MedCompanion

SARS-CoV-2

COVID

Morphology: Enveloped, single-stranded positive-sense RNA virus. Family Coronaviridae, genus Betacoronavirus. Spike protein (S) → ACE2 receptor binding. Variants tracked by WHO (Omicron sub-lineages KP.3, JN.1, etc. currently).

CoronavirusVirus

Typical drugs

  1. #1Nirmatrelvir / Ritonavir**Paxlovid 300/100 mg PO BID × 5 days** for outpatient high-risk within 5 days of symptoms. Drug-interaction screen mandatory; dose-reduce for CrCl 30–60; avoid <30.
  2. #2Remdesivir**Hospitalized requiring O2 → 5-day IV course.** Outpatient 3-day IV course alternative when Paxlovid contraindicated.
  3. #3MolnupiravirSalvage outpatient when both Paxlovid + remdesivir unavailable. Lower efficacy. Avoid in pregnancy.

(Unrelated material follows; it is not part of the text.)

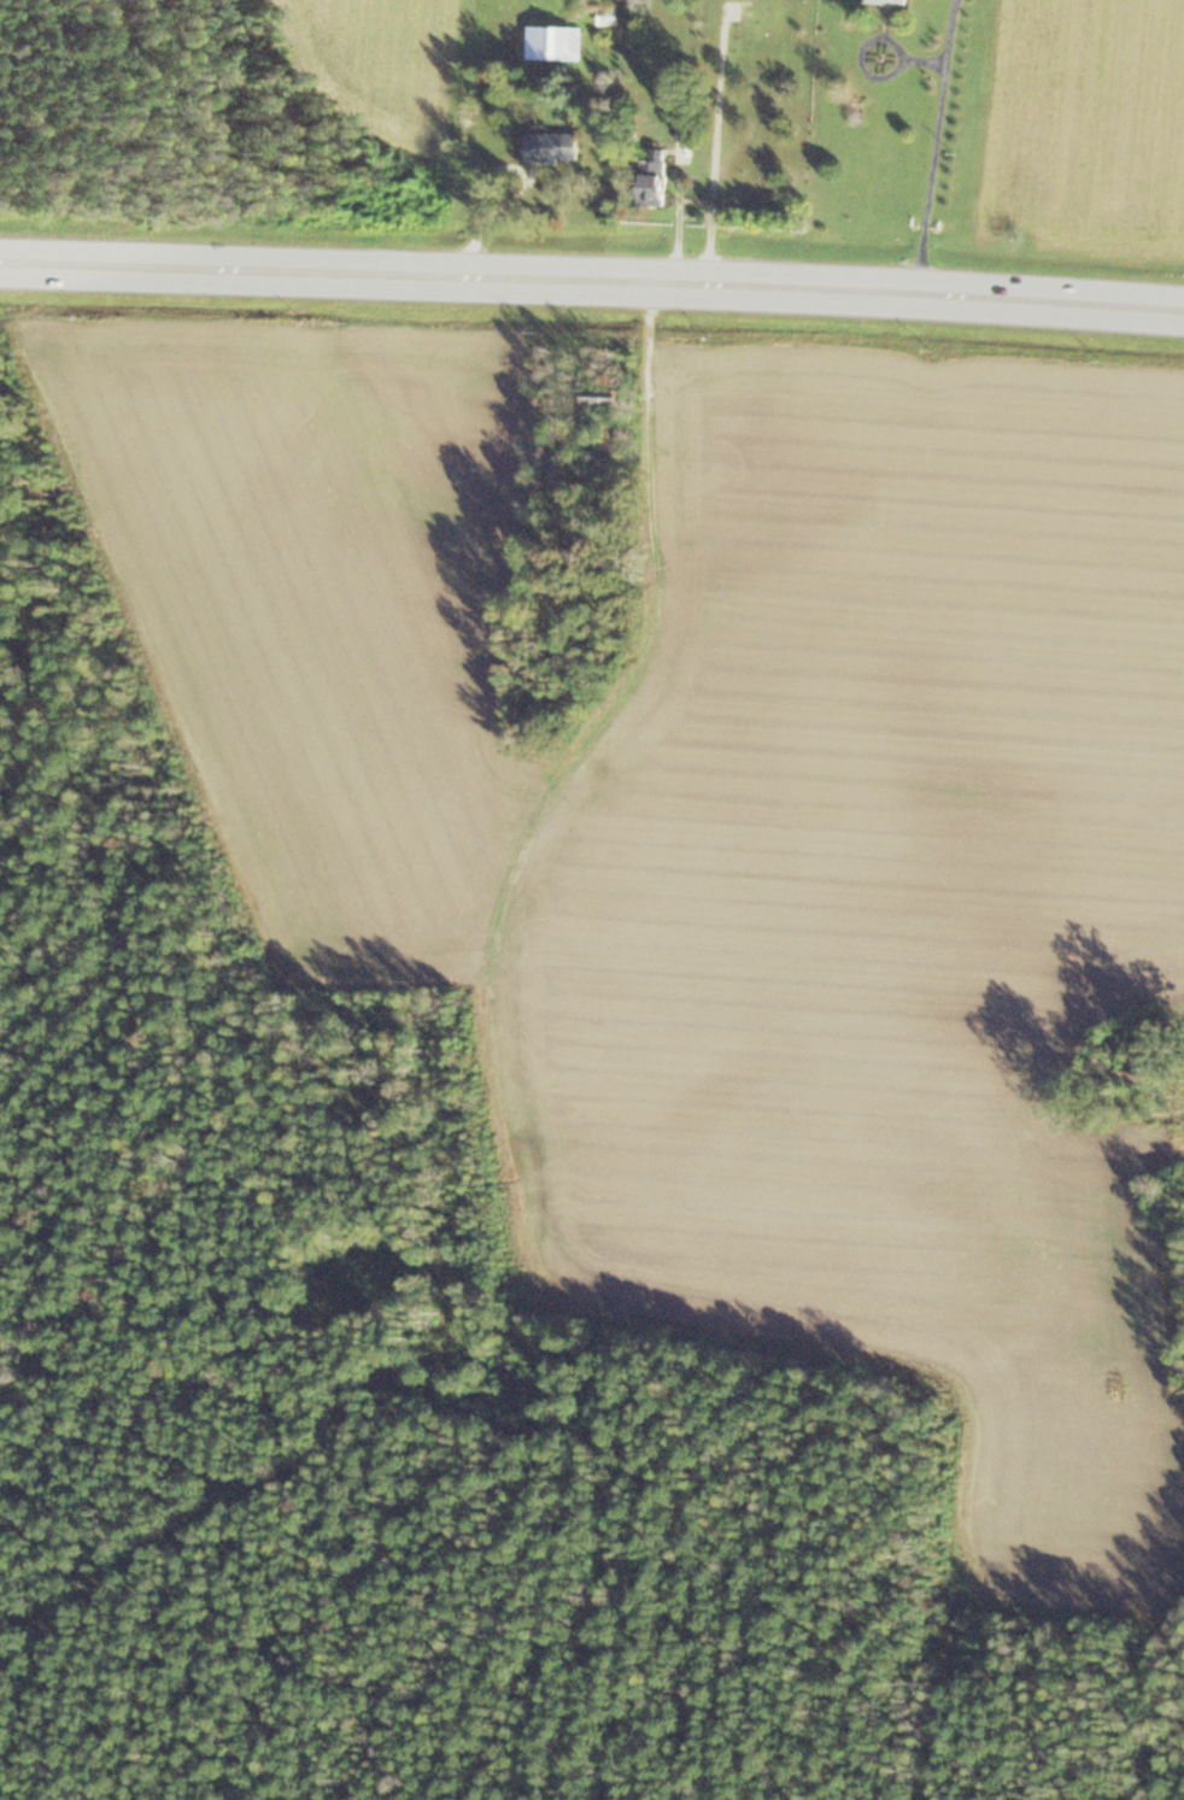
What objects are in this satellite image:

Empiric therapy when resistant

Standard antivirals retain efficacy as of 2026. Treatment failure → consider Mpro resistance, dose-optimization, or remdesivir as alternative.

Resistance mechanisms

  • altered-target

    Spike protein mutations → mAb resistance

    Example: All monoclonal antibodies (sotrovimab, bamlanivimab, casirivimab/imdevimab, tixagevimab-cilgavimab Evusheld) lost efficacy against Omicron sub-variants. mAbs no longer recommended. Small-molecule antivirals (Paxlovid, remdesivir) retain activity.

  • altered-target

    Mpro mutations → Paxlovid resistance

    Example: Documented but currently rare clinically. Worth knowing for treatment failure.

Resistance notes

Monoclonal antibodies no longer effective against current Omicron lineages (consistent NIH/IDSA guidance since 2023). Small-molecule antivirals continue to work.

Pearls

Outpatient high-risk + within 5 days of symptoms → Paxlovid first (drug interaction check mandatory). Hospitalized + requiring O2 → remdesivir (5 days; up to 10 if not improving). Dexamethasone (6 mg daily × 10 d) for any hospitalized patient requiring O2 (RECOVERY trial 2020). Tocilizumab / baricitinib for severe disease with hyperinflammation (rapid escalation O2 → HFNC/NIV/MV). Long COVID (post-acute sequelae) — supportive; no specific antiviral evidence. Vaccines + boosters remain primary prevention; updated formulations annually targeting current variants. COVID rebound common after Paxlovid (~10–15%); no retreatment indicated.